= Document segment =

Skip to contents

This function creates plots to visualize outliers in data using the same detection methods as detect_outliers(). Only values above the upper thresholds are highlighted as outliers. The plotting function inherits all parameters from the detection function for seamless integration.

Usage

outlier_plot(
  data,
  column,
  record_id = "record_id",
  admin_level = c("adm1", "adm2"),
  spatial_level = "hf_uid",
  date = "date",
  time_mode = c("across_time", "within_year", "seasonal"),
  value_type = c("count", "rate"),
  strictness = c("balanced", "lenient", "strict", "advanced"),
  methods = c("iqr", "median", "mean", "consensus"),
  sd_multiplier = 3,
  mad_constant = 1.4826,
  mad_multiplier = 9,
  iqr_multiplier = 2,
  consensus_rule = 3,
  min_n = 8,
  reporting_rate_col = NULL,
  reporting_rate_min = 0.5,
  key_indicators_hf = NULL,
  classify_outbreaks = FALSE,
  outbreak_min_run = 2,
  outbreak_prop_tolerance = 0.9,
  outbreak_max_gap = 12,
  show_outbreaks = FALSE,
  consensus_colors = TRUE,
  return_plots = "all",
  year_breaks = 2,
  target_language = "en",
  source_language = "en",
  lang_cache_path = tempdir(),
  plot_path = NULL,
  compress_image = FALSE,
  image_overwrite = TRUE,
  compression_speed = 1,
  compression_verbose = TRUE,
  plot_scale = 1,
  plot_width = NULL,
  plot_height = NULL,
  plot_dpi = 300,
  show_plot = TRUE,
  verbose = TRUE
)

Arguments

data

Data frame containing the indicator to analyse.

column

Name of the numeric column to evaluate.

record_id

Unique record identifier column.

admin_level

Character vector of administrative level columns for parallel grouping, ordered from higher to lower resolution. Defaults to c("adm1", "adm2").

spatial_level

Character string specifying the finest spatial unit for analysis (e.g., "hf_uid" for facility-level). When specified, admin_level defines grouping boundaries while spatial_level defines the unit of analysis. This prevents excessive grouping while maintaining spatial granularity. Default is hf_uid.

date

Date column (Date, POSIXt, or parseable character string). Year, month, and yearmon are automatically derived from this column.

time_mode

Pooling strategy: "across_time", "within_year", or "seasonal". Seasonal mode groups by month across all years (e.g., all Januaries together), useful for detecting values that are unusual for a specific month regardless of year.

value_type

Indicator type: "count" or "rate". Counts floor lower bounds at 0.

= Data extract =

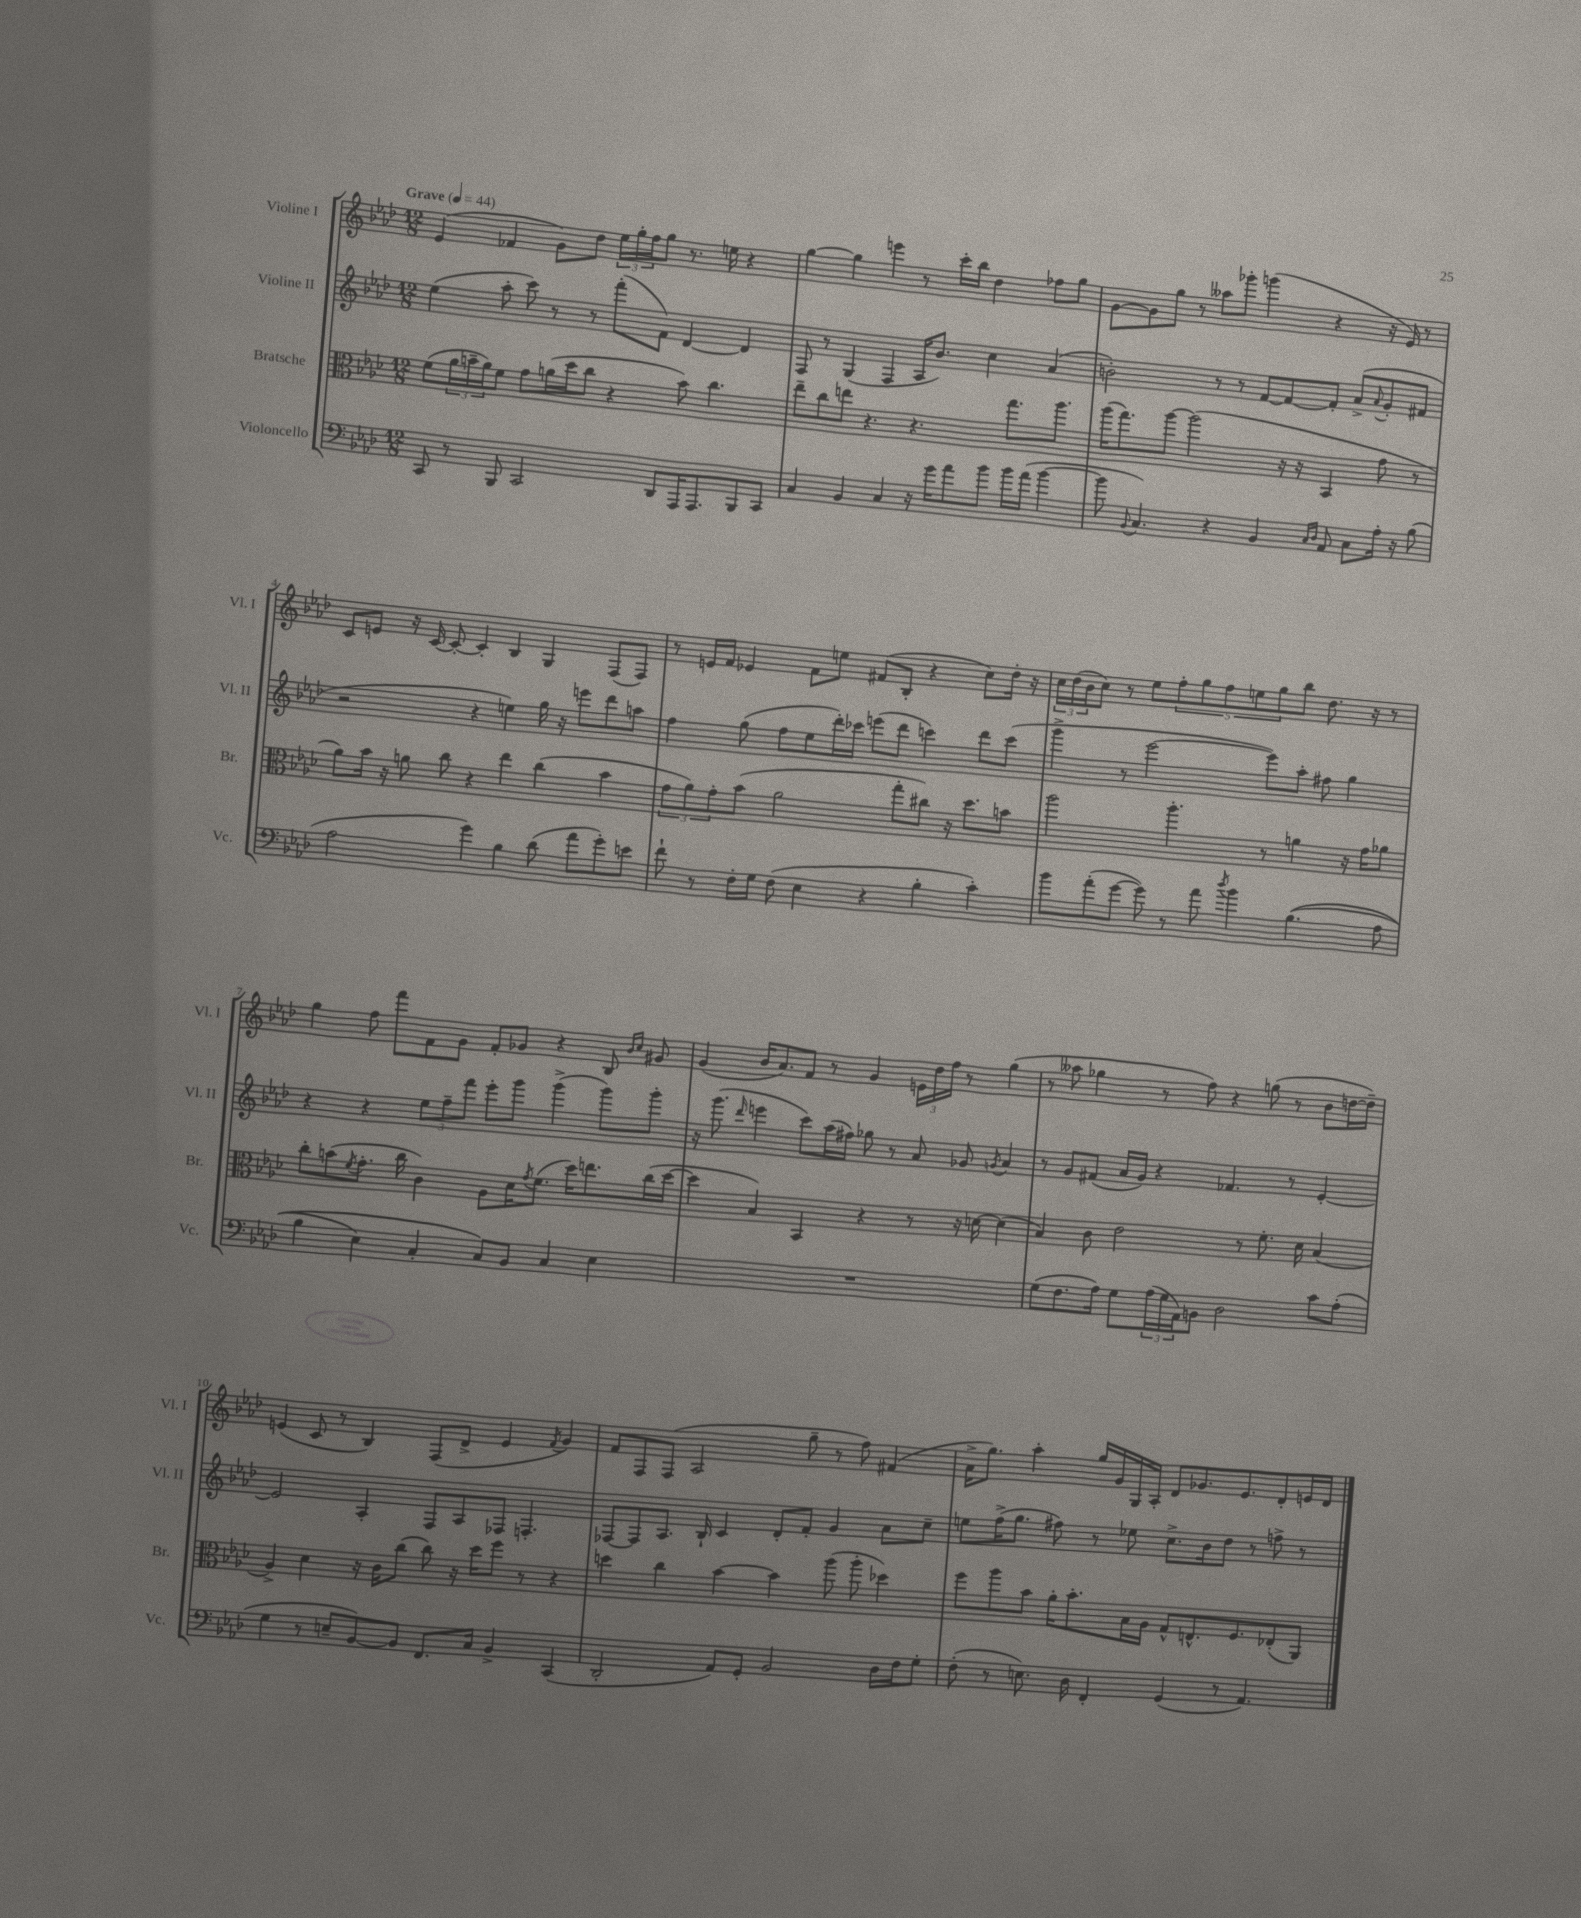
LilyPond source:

<<
\new StaffGroup <<
\new Staff = "s0" \with { instrumentName = "Violine I" shortInstrumentName = "Vl. I" } {
    \clef treble \key aes \major \numericTimeSignature \time 12/8 \tempo "Grave" 4 = 44
    ees'4( fes'4 g'8) des''8 \tuplet 3/2 { ees''16 g''16-. f''16 } g''8 r8. e''16 r4 |
    g''4~ g''4 e'''4 r8 c'''16-. bes''16 des''4 fes''8 g''8 |
    g'8~ g'8 g''8 r8 aeses''8 ges'''8-. g'''4( r4 r16 ees'16) r8 |
    c'8 e'8 r16 c'16~ c'8~-. c'4-. bes4 g4 f8( f8) |
    r8 e'16 f'16 ees'4 f'8 e''8 fis'8( bes8-. r4 c''8) des''16-. r16 |
    \tuplet 3/2 { c''16 des''16( bes'16 } c''8) r8 ees''8 \tuplet 5/4 { f''8-. g''8 f''8 e''8 g''8 } bes''8 des''8. r16 r8 |
    g''4 f''8 f'''8 f'8 g'8 f'8-. ges'8 r4 bes8 \grace { bes'16 c''16 } gis'8 |
    g'4( bes'16 aes'8.) f'8 r8 g'4 \tuplet 3/2 { e'16 des''16 f''16 } r8 g''4( |
    r8 aeses''8 ges''4 r8 f''8) r4 g''8( r8 bes'8 d''16~ d''16--) |
    e'4( c'8 r8 bes4) f8( des'8-> e'4 \acciaccatura { f'8 } g'4) |
    f'8 f8 f8( aes2 g''8-- r8 f''8) fis'4( |
    aes'16-> g''8.) aes''4-. g''16 g'16 g16 aes16-. des'8 ges'8. ees'8. des'8-. e'16 des'16 \bar "|." |
}
\new Staff = "s1" \with { instrumentName = "Violine II" shortInstrumentName = "Vl. II" } {
    \clef treble \key aes \major \numericTimeSignature \time 12/8
    ees''4( aes''8-. c'''8) r8 r8 f'''8-.( f'8) des'4~ des'4 |
    f8 r8 g4( f4 aes16 bes'8.) c''4 aes'4( |
    b'2-.) r8 r8 f'8~ f'8~ f'8-. aes'8->( \appoggiatura { aes'8 } g'8-. fis'8 |
    r2 r4 e''4) g''16 r16 e'''8 des'''8 a''8 |
    f''4 g''8( f''8 ees''8 des'''16-.) ces'''16 e'''8( des'''8 c'''4) des'''8 c'''8( |
    g'''4-> r8 ees'''2~ ees'''8) aes''8-. fis''8 g''4 |
    r4 r4 \tuplet 3/2 { ees''8 f''8-- f'''8 } ees'''8-. g'''8 g'''4->( g'''8) g'''8-. |
    r16 g'''8.( \grace { des'''16 } e'''4 c'''8) aes''16( fis''16) ges''8 r8 aes'8 ges'8 \acciaccatura { g'8 } aes'4 |
    r8 g'8 fis'8( aes'16 g'16) r4 fes'4. r8 ees'4~-. |
    ees'2 aes4-. f8 aes8 fes8 f4.-. |
    fes8~ fes8 aes8. bes16-! c'4 des'8-. f'8-. g'4 aes'8 c''8-- |
    e''8 f''16->( g''8. fis''8) r8 ees''8 c''8.-> bes'16 des''8 r8 f''8-> r8 \bar "|." |
}
\new Staff = "s2" \with { instrumentName = "Bratsche" shortInstrumentName = "Br." } {
    \clef alto \key aes \major \numericTimeSignature \time 12/8
    f'8( \tuplet 3/2 { aes'16 b'16-- aes'16) } f'8 g'8 a'16( des''16 c''8 r4 b'8) c''4. |
    ees''8-- c''8 e''8 r4. r4. g''8. aes''8. |
    aes''16( g''8.) aes''8~ aes''2( r16 r16 bes,4 g'8 r8 |
    aes'8) bes'16 r16 a'8 c''8 r4 ees''4 c''4( bes'4 |
    \tuplet 3/2 { g'8 aes'8) g'8-. } bes'8( aes'2 g''8-. cis''8) r16 des''8. b'8 |
    aes''2 aes''4.-. r8 a'4 r16 g'16 aes'8 |
    c''8-. b'8( \acciaccatura { f'8 } g'8.-. c''16 c'4) aes8 des'16 \acciaccatura { g'8 } f'8.( des''16) e''8. c''16( des''16~ |
    des''4 bes4) bes,4 r4 r8 r16 d'16~ d'4( |
    bes4) c'8 ees'2 r8 f'8.-. des'16 bes4( |
    aes4->) des'4 r16 c'16 c''8( c''8) r16 des''16 f''8 r8 r4 |
    d''4 c''4 bes'4~ bes'4 aes''8( aes''8-. des''4) |
    f''8 aes''8 bes'8 aes'16-. bes'8.-. bes16 aes16 g8-^ e8.-^ f8. ees8-.( aes,8) \bar "|." |
}
\new Staff = "s3" \with { instrumentName = "Violoncello" shortInstrumentName = "Vc." } {
    \clef bass \key aes \major \numericTimeSignature \time 12/8
    c,8 r8 bes,,8 c,2 des,8 aes,,16 aes,,8. bes,,8 c,8 |
    c4 bes,4 c4 r16 g'16 aes'8 bes'8 bes'16 aes'16( bes'4~ |
    bes'8 \appoggiatura { bes,8 } c4.) r4 bes,4 \grace { c16 des16 } aes,8 c8 aes16-. r16 bes8( |
    aes2 g'4) bes4 des'8( aes'8 g'8-.) e'8 |
    f'8-! r8 f16-. g16 f8( ees4 r4 bes4-. c'4-.) |
    bes'8 aes'8-.( g'8~ g'8) r8 aes'8 \acciaccatura { des''8 } bes'4 bes4.(\( aes8 |
    bes4 ees4) c4-. c8\) bes,8 c4 ees4 |
    R1. |
    g8( f8. aes16) g8 \tuplet 3/2 { aes16( g16 aes,16) } b,8 des2 c'8 aes8-.( |
    g4 r8 e8-- bes,8~) bes,8 f,8. c16 bes,4-> c,4( |
    des,2-. aes,8) g,8-. bes,2 des16 f16 g8-. |
    f8-.( r8 e8.) des16 f,4-. g,4( r8 aes,4.) \bar "|." |
}
>>
>>
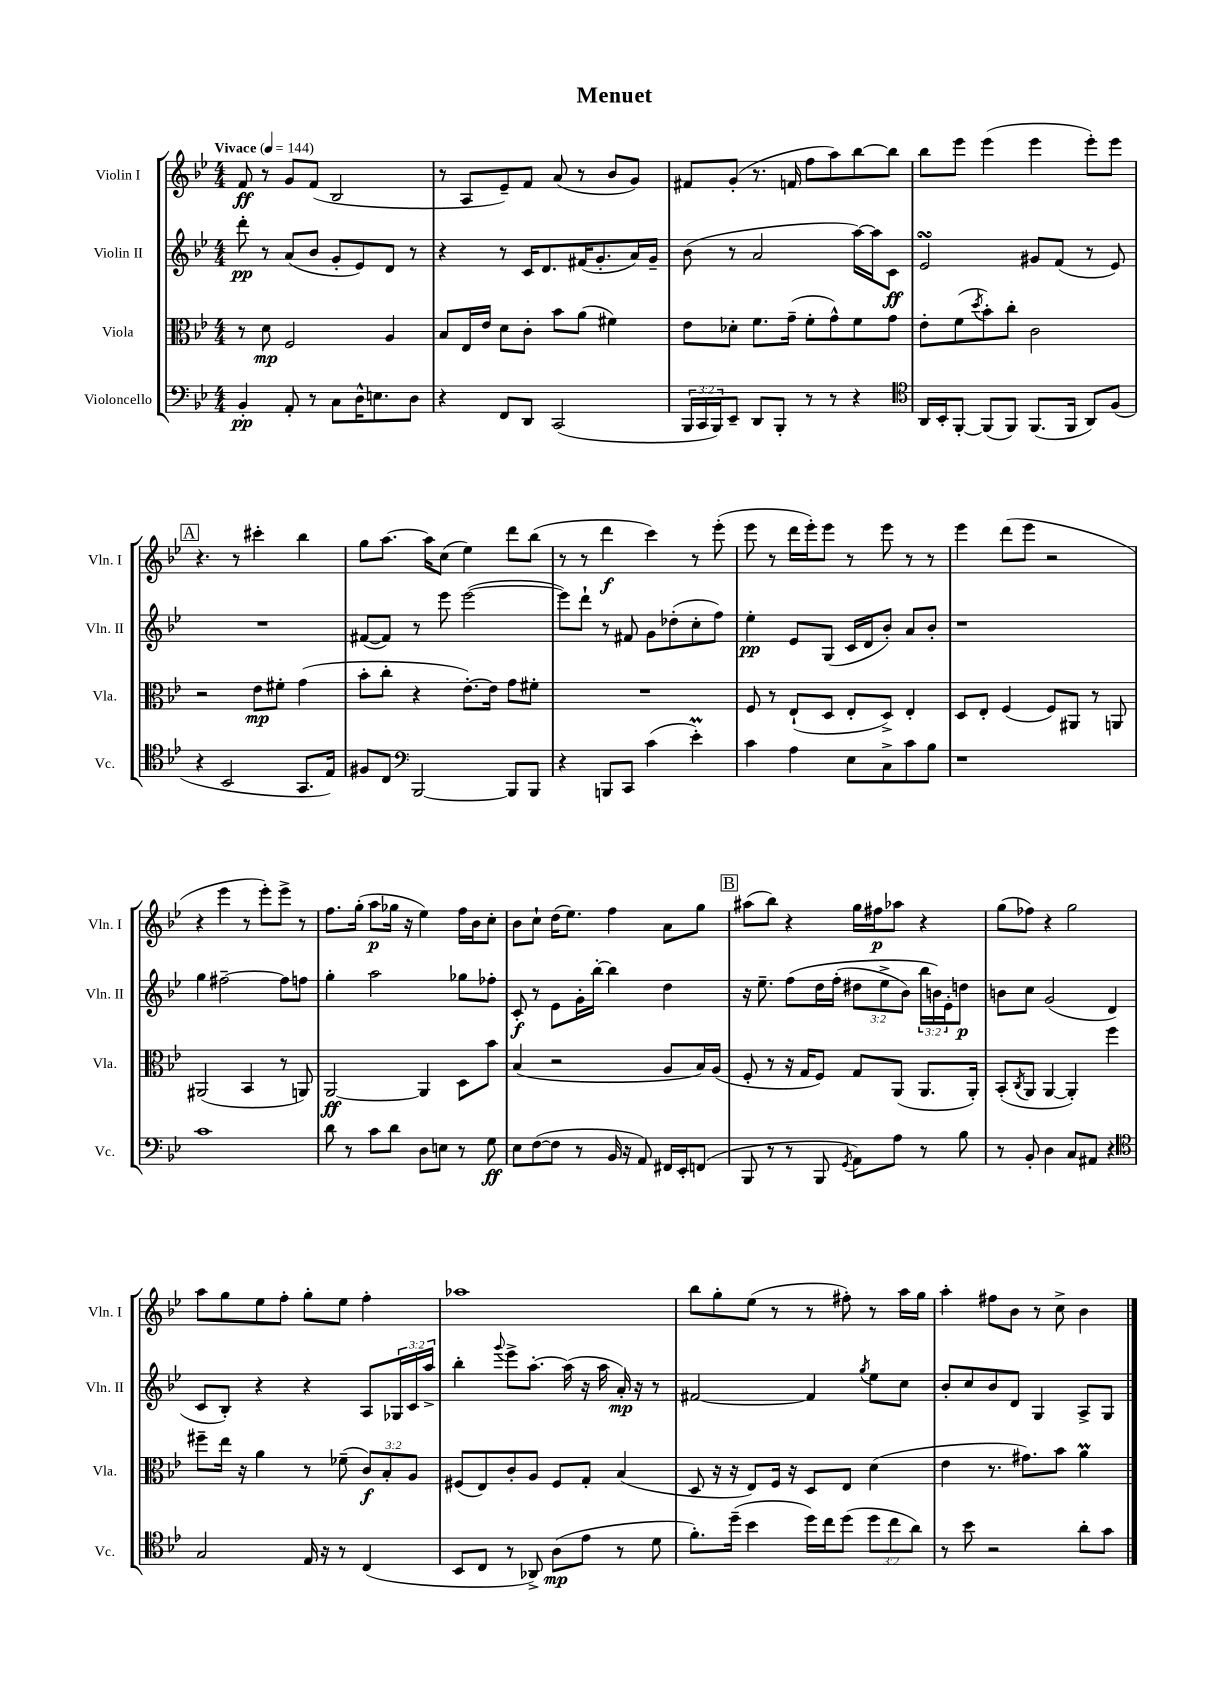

= Exercises to complete =
1. In the outlier_plot documentation, which values are highlighted as outliers?
2. Carry on the outlier_plot documentation, picking up right after its final sentence about value_type.

= Responses for each task =
1. Only values above the upper thresholds.

2.
strictness

Strictness preset: "lenient", "balanced", "strict", or "advanced". Presets map to method multipliers. If not "advanced", any manual multipliers are ignored.

methods

Character vector specifying which outlier detection methods to plot: "iqr" (Interquartile Range), "median" (Median Absolute Deviation), "mean" (Mean +/- SD), and/or "consensus". Default is c("iqr", "median", "mean", "consensus"). For consensus, at least two other methods must be selected.

sd_multiplier

Width (in SD units) for the mean method (used only when strictness = "advanced").

mad_constant

Constant passed to stats::mad() in advanced mode (default 1.4826).

mad_multiplier

Width multiplier for the MAD method (advanced mode).

iqr_multiplier

Tukey fence multiplier for the IQR method (advanced mode).

consensus_rule

Number of methods that must agree (1, 2, or 3) for the consensus flag to call an outlier. Default 2.

min_n

Minimum observations required in the active comparison bucket before flagging is attempted (applies to any seasonal bucket or fallback).

reporting_rate_col

Optional column with reporting completeness in [0, 1].

reporting_rate_min

Minimum acceptable reporting rate. Rows below the threshold receive reason = "low_reporting" and are not flagged.

key_indicators_hf

Optional character vector of indicator names used to determine facility activeness. If supplied, the function uses a fast path to filter out inactive facility-months. A facility-month is considered active if ANY of the specified key indicators have non-NA values. Inactive facility-months are excluded from outlier detection. If NULL (default), activeness filtering is skipped. Typical indicators include "allout", "test", or "conf". This adjustment prevents false positives caused by facilities that start or stop reporting mid-period.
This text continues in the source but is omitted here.